> >

LPSK Sebutkan Keganjilan Laporan Kekerasan Seksual Putri Candrawathi: Luar Biasa Kalau Terjadi

Hukum | 26 September 2022, 23:25 WIB
Wakil Ketua Lembaga Perlindungan Saksi dan Korban (LPSK) Edwin Partogi mengungkapkan kejanggalan laporan kekerasan seksual Putri Candrawathi di Kompas Malam, KOMPAS TV, Senin (26/9). (Sumber: Tangkapan layar KOMPAS TV)

JAKARTA, KOMPAS.TV - Wakil Ketua Lembaga Perlindungan Saksi dan Korban (LPSK) Edwin Partogi mengungkapkan kejanggalan-kejanggalan laporan kekerasan seksual dari tersangka pembunuhan berencana Brigadir J atau Nofriansyah Yosua Hutabarat, Putri Candrawathi.

"Ada banyak catatan yang kami punya, secara materiel biasanya yang terjadi ketika ada korban kekerasan seksual, pelaku adalah orang yang memiliki relasi kuasa," kata Edwin di Kompas Malam KOMPAS TV, Senin (26/9/2022).

Akan tetapi, menurut Edwin, laporan kekerasan seksual istri Ferdy Sambo itu menunjuk ajudan suaminya, yakni Brigadir J, sebagai pelaku.

"Sementara peristiwa ini, terduga pelaku adalah ADC, bawahan dari suami ibu PC yang seorang jenderal," jelasnya.

"Posisi relasi kuasanya, lebih dimiliki Ibu PC dibanding terduga pelaku," imbuhnya.

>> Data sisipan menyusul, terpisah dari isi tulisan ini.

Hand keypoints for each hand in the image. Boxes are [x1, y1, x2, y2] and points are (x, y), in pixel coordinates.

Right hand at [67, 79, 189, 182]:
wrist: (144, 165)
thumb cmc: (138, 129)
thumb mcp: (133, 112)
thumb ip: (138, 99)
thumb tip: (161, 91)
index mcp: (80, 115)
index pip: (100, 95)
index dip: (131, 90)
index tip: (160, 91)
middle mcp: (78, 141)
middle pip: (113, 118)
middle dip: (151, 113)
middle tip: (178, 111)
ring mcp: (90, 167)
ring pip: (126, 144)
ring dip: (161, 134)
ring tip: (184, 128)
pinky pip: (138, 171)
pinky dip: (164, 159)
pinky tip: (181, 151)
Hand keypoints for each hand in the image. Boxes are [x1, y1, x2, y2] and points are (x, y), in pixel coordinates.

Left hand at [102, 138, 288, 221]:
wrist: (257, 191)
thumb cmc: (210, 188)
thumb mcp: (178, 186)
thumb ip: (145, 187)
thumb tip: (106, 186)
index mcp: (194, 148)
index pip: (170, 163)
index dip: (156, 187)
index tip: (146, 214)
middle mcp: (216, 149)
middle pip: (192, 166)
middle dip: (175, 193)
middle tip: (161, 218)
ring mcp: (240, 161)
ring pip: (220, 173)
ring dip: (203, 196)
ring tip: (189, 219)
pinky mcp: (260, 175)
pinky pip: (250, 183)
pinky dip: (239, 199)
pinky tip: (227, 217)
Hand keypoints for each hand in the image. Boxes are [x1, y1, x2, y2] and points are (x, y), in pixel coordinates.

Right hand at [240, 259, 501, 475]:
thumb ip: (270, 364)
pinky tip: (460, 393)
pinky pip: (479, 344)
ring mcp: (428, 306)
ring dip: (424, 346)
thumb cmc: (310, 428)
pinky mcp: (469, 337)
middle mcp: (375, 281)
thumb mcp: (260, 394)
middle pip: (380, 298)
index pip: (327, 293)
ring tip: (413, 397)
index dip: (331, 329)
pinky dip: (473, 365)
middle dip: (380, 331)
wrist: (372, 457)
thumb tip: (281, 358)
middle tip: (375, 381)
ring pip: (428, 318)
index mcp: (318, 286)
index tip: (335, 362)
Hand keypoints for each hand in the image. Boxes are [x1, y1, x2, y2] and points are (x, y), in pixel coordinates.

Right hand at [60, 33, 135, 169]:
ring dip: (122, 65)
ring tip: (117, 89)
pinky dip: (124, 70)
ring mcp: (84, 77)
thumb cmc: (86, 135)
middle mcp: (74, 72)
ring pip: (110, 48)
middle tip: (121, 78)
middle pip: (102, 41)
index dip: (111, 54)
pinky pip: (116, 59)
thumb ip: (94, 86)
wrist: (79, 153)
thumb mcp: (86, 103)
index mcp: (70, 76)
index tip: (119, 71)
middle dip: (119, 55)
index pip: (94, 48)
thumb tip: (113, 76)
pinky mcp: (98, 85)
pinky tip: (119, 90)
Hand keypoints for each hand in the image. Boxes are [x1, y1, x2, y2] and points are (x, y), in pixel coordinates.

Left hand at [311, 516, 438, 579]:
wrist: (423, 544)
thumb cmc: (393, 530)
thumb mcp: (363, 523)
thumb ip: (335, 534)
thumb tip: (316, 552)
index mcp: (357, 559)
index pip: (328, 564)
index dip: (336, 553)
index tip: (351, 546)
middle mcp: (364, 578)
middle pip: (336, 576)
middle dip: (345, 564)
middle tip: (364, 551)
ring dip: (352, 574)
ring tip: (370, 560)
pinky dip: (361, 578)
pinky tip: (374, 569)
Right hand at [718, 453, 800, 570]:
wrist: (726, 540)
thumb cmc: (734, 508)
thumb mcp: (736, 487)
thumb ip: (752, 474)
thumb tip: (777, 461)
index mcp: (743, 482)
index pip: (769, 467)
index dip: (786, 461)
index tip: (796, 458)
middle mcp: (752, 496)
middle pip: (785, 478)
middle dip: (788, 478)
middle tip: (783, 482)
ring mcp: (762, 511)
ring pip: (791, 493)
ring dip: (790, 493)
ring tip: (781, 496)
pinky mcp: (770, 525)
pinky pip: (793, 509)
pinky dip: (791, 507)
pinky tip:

Baca Juga: Pengakuan LPSK, Putri Candrawathi Jadi Pemohon Terunik dalam 14 Tahun Sejarah Lembaga

Ia juga menyoroti adanya saksi di lokasi yang dilaporkan sebagai tempat kejadian perkara.

"Biasanya, yang terjadi pada kasus kekerasan seksual itu umumnya pelaku memastikan tidak ada saksi," terangnya.

"Termasuk juga perbuatan itu dilakukan di wilayah kekuasaan pelaku," imbuhnya.

Di sisi lain, TKP yang dilaporkan juga tidak lazim dalam perkara kekerasan seksual.

"Sementara tempatnya ini kan tempat milik korban, kemudian masih ada orang lain, baik yang diklaim di Duren Tiga maupun Magelang, masih ada orang lain, masih ada anak buah dari terduga korban," jelasnya.

"Luar biasa juga kalau itu terjadi," lanjut dia.

 

Baca Juga: Tanggapi Proses Ferdy Sambo, Pengacara Keluarga Yosua: Siapa pun Paham Kondisi Hukum Negara Ini

Edwin juga mengatakan, berdasarkan pengalaman LPSK, korban akan merespons upaya LPSK untuk mendalami peristiwa yang mereka alami.

Sebaliknya, Putri dinilai tidak responsif dan tidak antusias.

"Hal ini berbeda dari Ibu PC, sebagai pemohon, orang yang membutuhkan perlindungan dari LPSK, tapi kok tidak responsif, tidak merespons dan tidak antusias," tuturnya.

Untuk itu, Edwin pun menilai Putri sebagai korban palsu.

"Peristiwa yang awalnya diklaim kekerasan seksual di Duren Tiga, dihentikan kepolisian, yakni oleh Bareskrim. Itu menunjukkan bahwa PC adalah korban palsu dari kekerasan seksual," ujarnya.